*Excerpted records:*
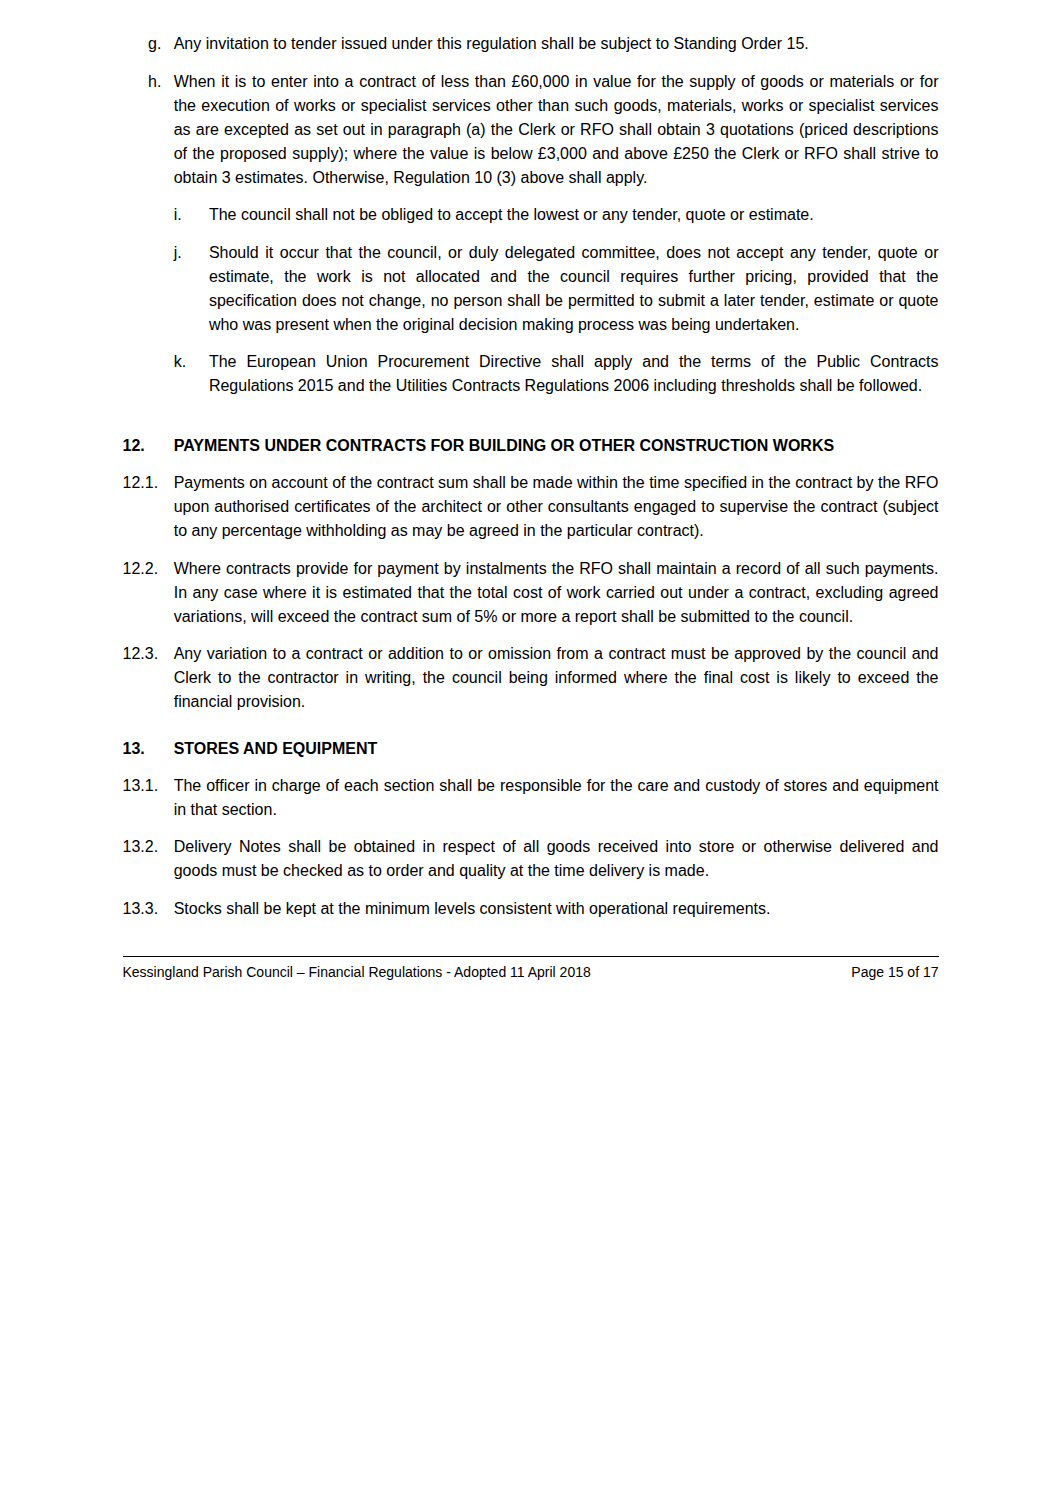g. Any invitation to tender issued under this regulation shall be subject to Standing Order 15.
h. When it is to enter into a contract of less than £60,000 in value for the supply of goods or materials or for the execution of works or specialist services other than such goods, materials, works or specialist services as are excepted as set out in paragraph (a) the Clerk or RFO shall obtain 3 quotations (priced descriptions of the proposed supply); where the value is below £3,000 and above £250 the Clerk or RFO shall strive to obtain 3 estimates. Otherwise, Regulation 10 (3) above shall apply.
i. The council shall not be obliged to accept the lowest or any tender, quote or estimate.
j. Should it occur that the council, or duly delegated committee, does not accept any tender, quote or estimate, the work is not allocated and the council requires further pricing, provided that the specification does not change, no person shall be permitted to submit a later tender, estimate or quote who was present when the original decision making process was being undertaken.
k. The European Union Procurement Directive shall apply and the terms of the Public Contracts Regulations 2015 and the Utilities Contracts Regulations 2006 including thresholds shall be followed.
12. Payments under contracts for building or other construction works
12.1. Payments on account of the contract sum shall be made within the time specified in the contract by the RFO upon authorised certificates of the architect or other consultants engaged to supervise the contract (subject to any percentage withholding as may be agreed in the particular contract).
12.2. Where contracts provide for payment by instalments the RFO shall maintain a record of all such payments. In any case where it is estimated that the total cost of work carried out under a contract, excluding agreed variations, will exceed the contract sum of 5% or more a report shall be submitted to the council.
12.3. Any variation to a contract or addition to or omission from a contract must be approved by the council and Clerk to the contractor in writing, the council being informed where the final cost is likely to exceed the financial provision.
13. Stores and equipment
13.1. The officer in charge of each section shall be responsible for the care and custody of stores and equipment in that section.
13.2. Delivery Notes shall be obtained in respect of all goods received into store or otherwise delivered and goods must be checked as to order and quality at the time delivery is made.
13.3. Stocks shall be kept at the minimum levels consistent with operational requirements.
Kessingland Parish Council – Financial Regulations - Adopted 11 April 2018 Page 15 of 17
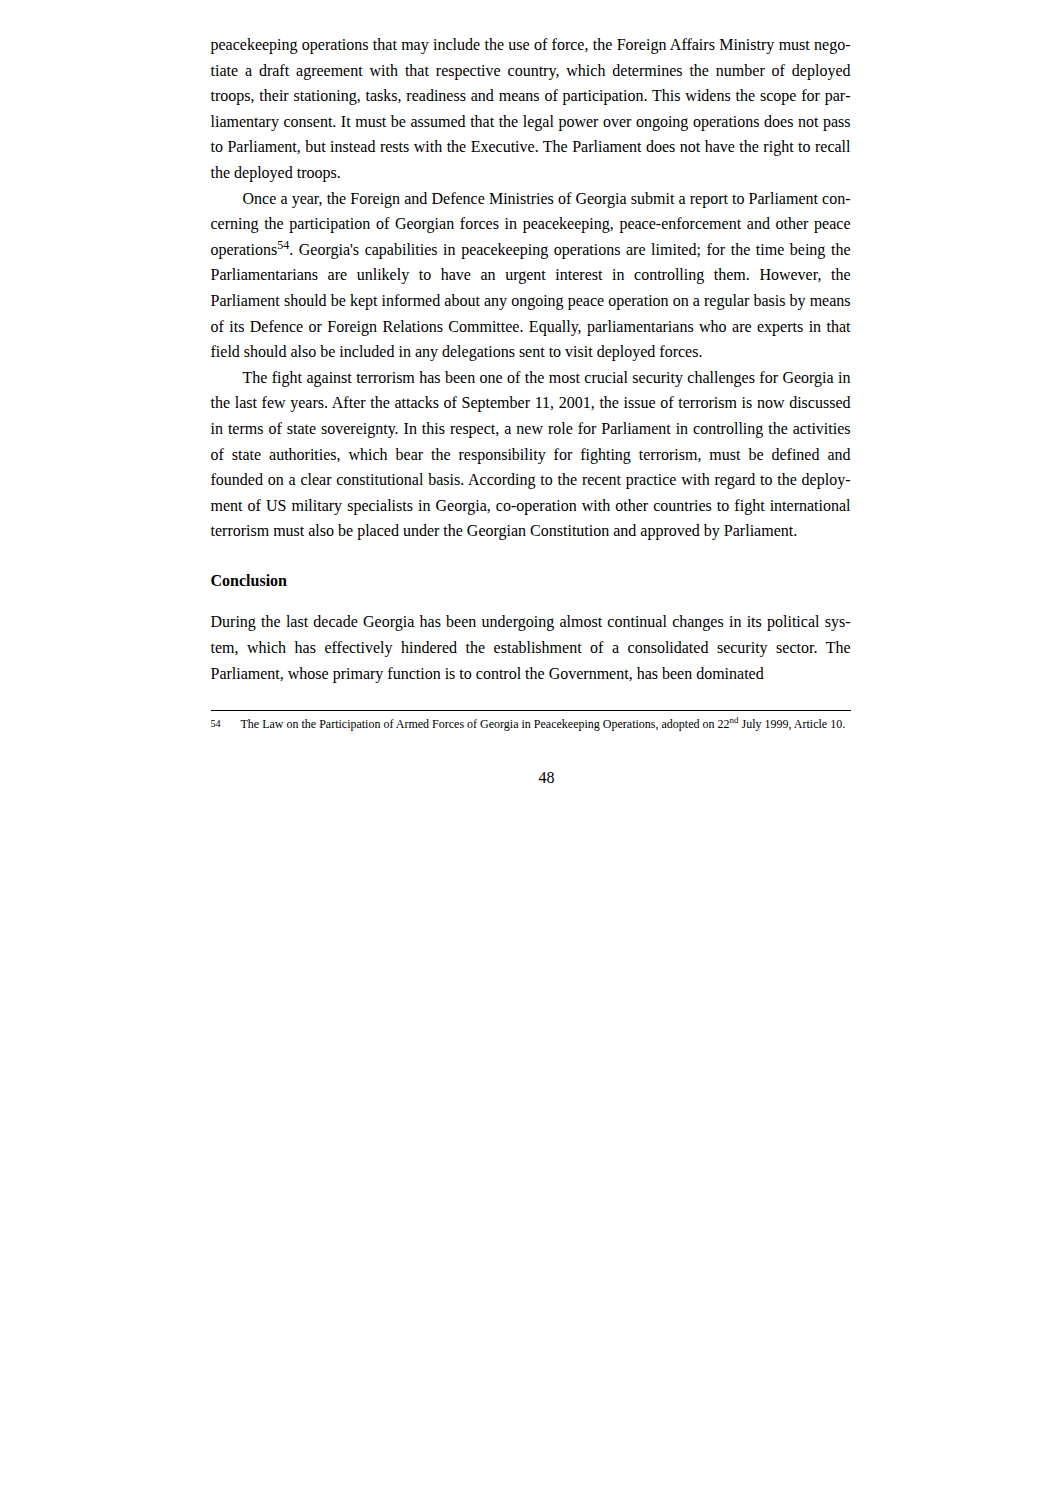peacekeeping operations that may include the use of force, the Foreign Affairs Ministry must negotiate a draft agreement with that respective country, which determines the number of deployed troops, their stationing, tasks, readiness and means of participation. This widens the scope for parliamentary consent. It must be assumed that the legal power over ongoing operations does not pass to Parliament, but instead rests with the Executive. The Parliament does not have the right to recall the deployed troops.
Once a year, the Foreign and Defence Ministries of Georgia submit a report to Parliament concerning the participation of Georgian forces in peacekeeping, peace-enforcement and other peace operations54. Georgia's capabilities in peacekeeping operations are limited; for the time being the Parliamentarians are unlikely to have an urgent interest in controlling them. However, the Parliament should be kept informed about any ongoing peace operation on a regular basis by means of its Defence or Foreign Relations Committee. Equally, parliamentarians who are experts in that field should also be included in any delegations sent to visit deployed forces.
The fight against terrorism has been one of the most crucial security challenges for Georgia in the last few years. After the attacks of September 11, 2001, the issue of terrorism is now discussed in terms of state sovereignty. In this respect, a new role for Parliament in controlling the activities of state authorities, which bear the responsibility for fighting terrorism, must be defined and founded on a clear constitutional basis. According to the recent practice with regard to the deployment of US military specialists in Georgia, co-operation with other countries to fight international terrorism must also be placed under the Georgian Constitution and approved by Parliament.
Conclusion
During the last decade Georgia has been undergoing almost continual changes in its political system, which has effectively hindered the establishment of a consolidated security sector. The Parliament, whose primary function is to control the Government, has been dominated
54 The Law on the Participation of Armed Forces of Georgia in Peacekeeping Operations, adopted on 22nd July 1999, Article 10.
48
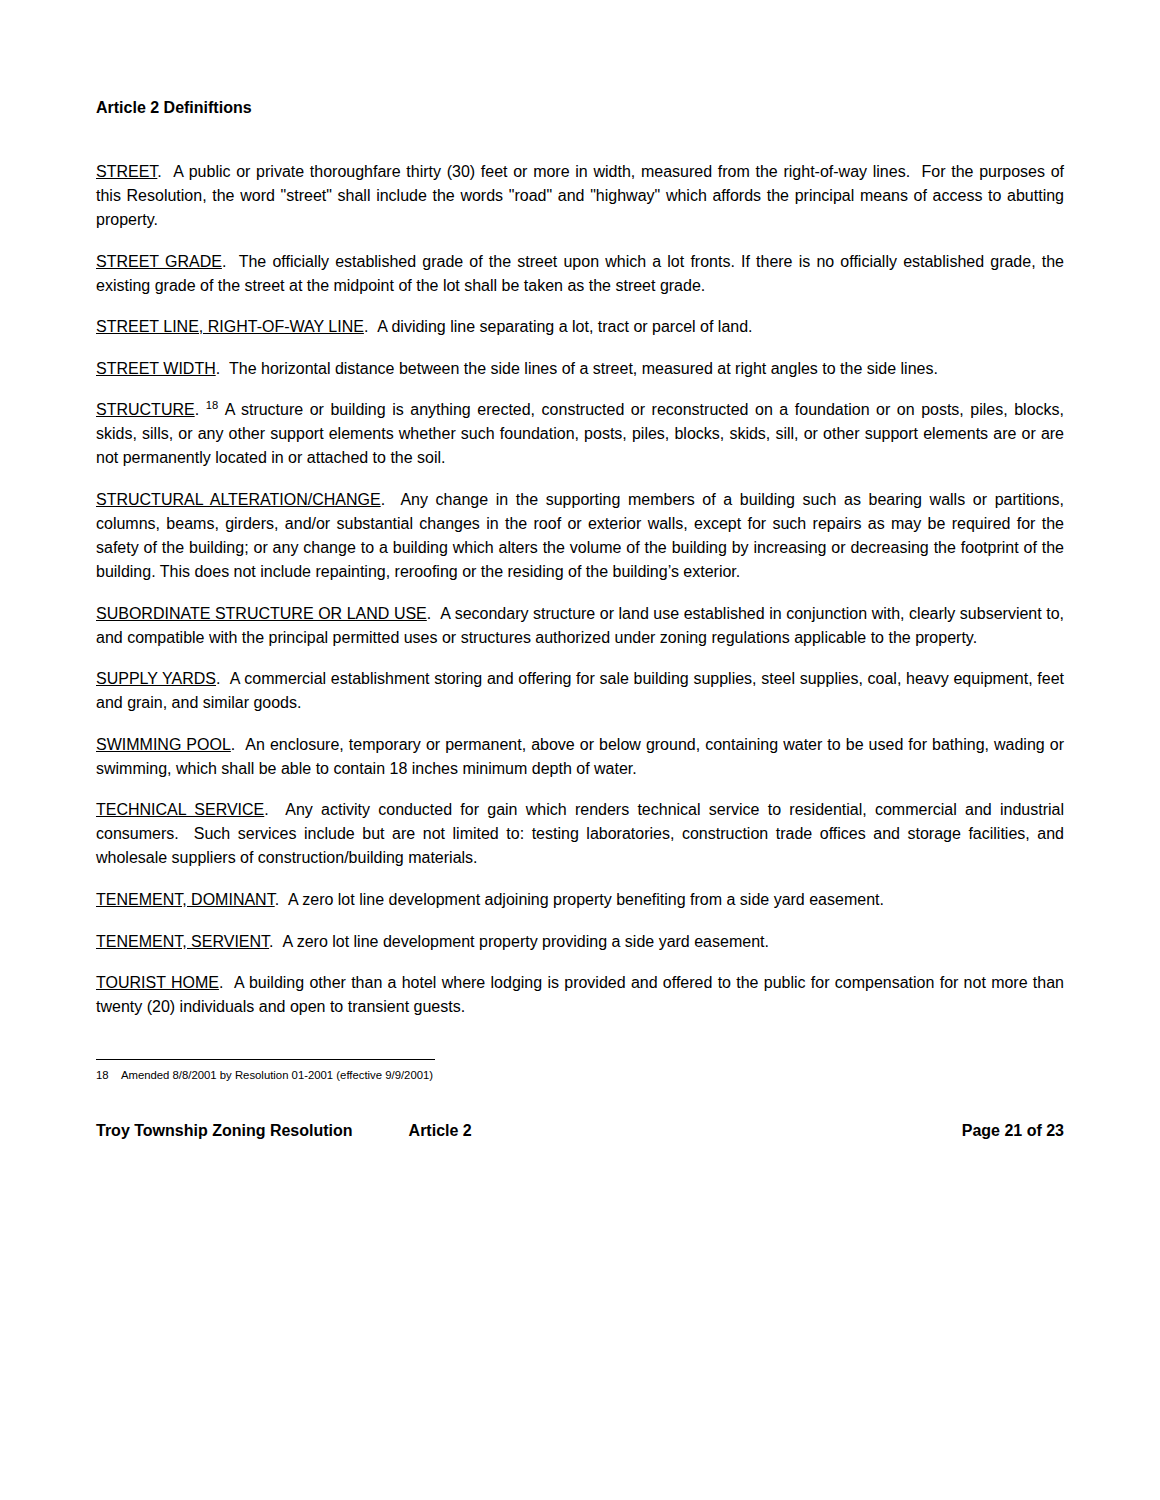Article 2 Definiftions
STREET. A public or private thoroughfare thirty (30) feet or more in width, measured from the right-of-way lines. For the purposes of this Resolution, the word "street" shall include the words "road" and "highway" which affords the principal means of access to abutting property.
STREET GRADE. The officially established grade of the street upon which a lot fronts. If there is no officially established grade, the existing grade of the street at the midpoint of the lot shall be taken as the street grade.
STREET LINE, RIGHT-OF-WAY LINE. A dividing line separating a lot, tract or parcel of land.
STREET WIDTH. The horizontal distance between the side lines of a street, measured at right angles to the side lines.
STRUCTURE. 18 A structure or building is anything erected, constructed or reconstructed on a foundation or on posts, piles, blocks, skids, sills, or any other support elements whether such foundation, posts, piles, blocks, skids, sill, or other support elements are or are not permanently located in or attached to the soil.
STRUCTURAL ALTERATION/CHANGE. Any change in the supporting members of a building such as bearing walls or partitions, columns, beams, girders, and/or substantial changes in the roof or exterior walls, except for such repairs as may be required for the safety of the building; or any change to a building which alters the volume of the building by increasing or decreasing the footprint of the building. This does not include repainting, reroofing or the residing of the building’s exterior.
SUBORDINATE STRUCTURE OR LAND USE. A secondary structure or land use established in conjunction with, clearly subservient to, and compatible with the principal permitted uses or structures authorized under zoning regulations applicable to the property.
SUPPLY YARDS. A commercial establishment storing and offering for sale building supplies, steel supplies, coal, heavy equipment, feet and grain, and similar goods.
SWIMMING POOL. An enclosure, temporary or permanent, above or below ground, containing water to be used for bathing, wading or swimming, which shall be able to contain 18 inches minimum depth of water.
TECHNICAL SERVICE. Any activity conducted for gain which renders technical service to residential, commercial and industrial consumers. Such services include but are not limited to: testing laboratories, construction trade offices and storage facilities, and wholesale suppliers of construction/building materials.
TENEMENT, DOMINANT. A zero lot line development adjoining property benefiting from a side yard easement.
TENEMENT, SERVIENT. A zero lot line development property providing a side yard easement.
TOURIST HOME. A building other than a hotel where lodging is provided and offered to the public for compensation for not more than twenty (20) individuals and open to transient guests.
18 Amended 8/8/2001 by Resolution 01-2001 (effective 9/9/2001)
Troy Township Zoning Resolution Article 2 Page 21 of 23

*Instructions to follow:*
A picture-free version of all the records, repeated exactly, is what to return.

*Completed task:*
g. Any invitation to tender issued under this regulation shall be subject to Standing Order 15.
h. When it is to enter into a contract of less than £60,000 in value for the supply of goods or materials or for the execution of works or specialist services other than such goods, materials, works or specialist services as are excepted as set out in paragraph (a) the Clerk or RFO shall obtain 3 quotations (priced descriptions of the proposed supply); where the value is below £3,000 and above £250 the Clerk or RFO shall strive to obtain 3 estimates. Otherwise, Regulation 10 (3) above shall apply.
i. The council shall not be obliged to accept the lowest or any tender, quote or estimate.
j. Should it occur that the council, or duly delegated committee, does not accept any tender, quote or estimate, the work is not allocated and the council requires further pricing, provided that the specification does not change, no person shall be permitted to submit a later tender, estimate or quote who was present when the original decision making process was being undertaken.
k. The European Union Procurement Directive shall apply and the terms of the Public Contracts Regulations 2015 and the Utilities Contracts Regulations 2006 including thresholds shall be followed.
12. Payments under contracts for building or other construction works
12.1. Payments on account of the contract sum shall be made within the time specified in the contract by the RFO upon authorised certificates of the architect or other consultants engaged to supervise the contract (subject to any percentage withholding as may be agreed in the particular contract).
12.2. Where contracts provide for payment by instalments the RFO shall maintain a record of all such payments. In any case where it is estimated that the total cost of work carried out under a contract, excluding agreed variations, will exceed the contract sum of 5% or more a report shall be submitted to the council.
12.3. Any variation to a contract or addition to or omission from a contract must be approved by the council and Clerk to the contractor in writing, the council being informed where the final cost is likely to exceed the financial provision.
13. Stores and equipment
13.1. The officer in charge of each section shall be responsible for the care and custody of stores and equipment in that section.
13.2. Delivery Notes shall be obtained in respect of all goods received into store or otherwise delivered and goods must be checked as to order and quality at the time delivery is made.
13.3. Stocks shall be kept at the minimum levels consistent with operational requirements.
Kessingland Parish Council – Financial Regulations - Adopted 11 April 2018 Page 15 of 17
peacekeeping operations that may include the use of force, the Foreign Affairs Ministry must negotiate a draft agreement with that respective country, which determines the number of deployed troops, their stationing, tasks, readiness and means of participation. This widens the scope for parliamentary consent. It must be assumed that the legal power over ongoing operations does not pass to Parliament, but instead rests with the Executive. The Parliament does not have the right to recall the deployed troops.
Once a year, the Foreign and Defence Ministries of Georgia submit a report to Parliament concerning the participation of Georgian forces in peacekeeping, peace-enforcement and other peace operations54. Georgia's capabilities in peacekeeping operations are limited; for the time being the Parliamentarians are unlikely to have an urgent interest in controlling them. However, the Parliament should be kept informed about any ongoing peace operation on a regular basis by means of its Defence or Foreign Relations Committee. Equally, parliamentarians who are experts in that field should also be included in any delegations sent to visit deployed forces.
The fight against terrorism has been one of the most crucial security challenges for Georgia in the last few years. After the attacks of September 11, 2001, the issue of terrorism is now discussed in terms of state sovereignty. In this respect, a new role for Parliament in controlling the activities of state authorities, which bear the responsibility for fighting terrorism, must be defined and founded on a clear constitutional basis. According to the recent practice with regard to the deployment of US military specialists in Georgia, co-operation with other countries to fight international terrorism must also be placed under the Georgian Constitution and approved by Parliament.
Conclusion
During the last decade Georgia has been undergoing almost continual changes in its political system, which has effectively hindered the establishment of a consolidated security sector. The Parliament, whose primary function is to control the Government, has been dominated
54 The Law on the Participation of Armed Forces of Georgia in Peacekeeping Operations, adopted on 22nd July 1999, Article 10.
48
Article 2 Definiftions
STREET. A public or private thoroughfare thirty (30) feet or more in width, measured from the right-of-way lines. For the purposes of this Resolution, the word "street" shall include the words "road" and "highway" which affords the principal means of access to abutting property.
STREET GRADE. The officially established grade of the street upon which a lot fronts. If there is no officially established grade, the existing grade of the street at the midpoint of the lot shall be taken as the street grade.
STREET LINE, RIGHT-OF-WAY LINE. A dividing line separating a lot, tract or parcel of land.
STREET WIDTH. The horizontal distance between the side lines of a street, measured at right angles to the side lines.
STRUCTURE. 18 A structure or building is anything erected, constructed or reconstructed on a foundation or on posts, piles, blocks, skids, sills, or any other support elements whether such foundation, posts, piles, blocks, skids, sill, or other support elements are or are not permanently located in or attached to the soil.
STRUCTURAL ALTERATION/CHANGE. Any change in the supporting members of a building such as bearing walls or partitions, columns, beams, girders, and/or substantial changes in the roof or exterior walls, except for such repairs as may be required for the safety of the building; or any change to a building which alters the volume of the building by increasing or decreasing the footprint of the building. This does not include repainting, reroofing or the residing of the building’s exterior.
SUBORDINATE STRUCTURE OR LAND USE. A secondary structure or land use established in conjunction with, clearly subservient to, and compatible with the principal permitted uses or structures authorized under zoning regulations applicable to the property.
SUPPLY YARDS. A commercial establishment storing and offering for sale building supplies, steel supplies, coal, heavy equipment, feet and grain, and similar goods.
SWIMMING POOL. An enclosure, temporary or permanent, above or below ground, containing water to be used for bathing, wading or swimming, which shall be able to contain 18 inches minimum depth of water.
TECHNICAL SERVICE. Any activity conducted for gain which renders technical service to residential, commercial and industrial consumers. Such services include but are not limited to: testing laboratories, construction trade offices and storage facilities, and wholesale suppliers of construction/building materials.
TENEMENT, DOMINANT. A zero lot line development adjoining property benefiting from a side yard easement.
TENEMENT, SERVIENT. A zero lot line development property providing a side yard easement.
TOURIST HOME. A building other than a hotel where lodging is provided and offered to the public for compensation for not more than twenty (20) individuals and open to transient guests.
18 Amended 8/8/2001 by Resolution 01-2001 (effective 9/9/2001)
Troy Township Zoning Resolution Article 2 Page 21 of 23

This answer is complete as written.